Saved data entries
---
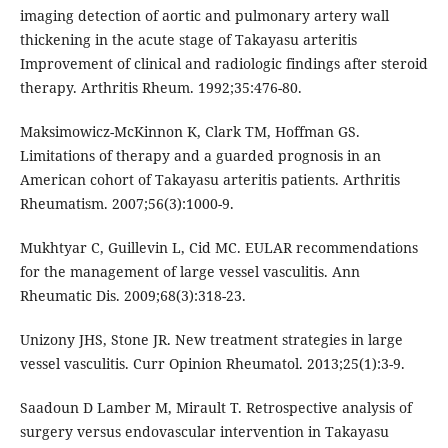
imaging detection of aortic and pulmonary artery wall
thickening in the acute stage of Takayasu arteritis
Improvement of clinical and radiologic findings after steroid
therapy. Arthritis Rheum. 1992;35:476-80.
Maksimowicz-McKinnon K, Clark TM, Hoffman GS.
Limitations of therapy and a guarded prognosis in an
American cohort of Takayasu arteritis patients. Arthritis
Rheumatism. 2007;56(3):1000-9.
Mukhtyar C, Guillevin L, Cid MC. EULAR recommendations
for the management of large vessel vasculitis. Ann
Rheumatic Dis. 2009;68(3):318-23.
Unizony JHS, Stone JR. New treatment strategies in large
vessel vasculitis. Curr Opinion Rheumatol. 2013;25(1):3-9.
Saadoun D Lamber M, Mirault T. Retrospective analysis of
surgery versus endovascular intervention in Takayasu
---
Wherever a line in the data above holds the word "arteritis", copy that line.

**The completed task**.
thickening in the acute stage of Takayasu arteritis
American cohort of Takayasu arteritis patients. Arthritis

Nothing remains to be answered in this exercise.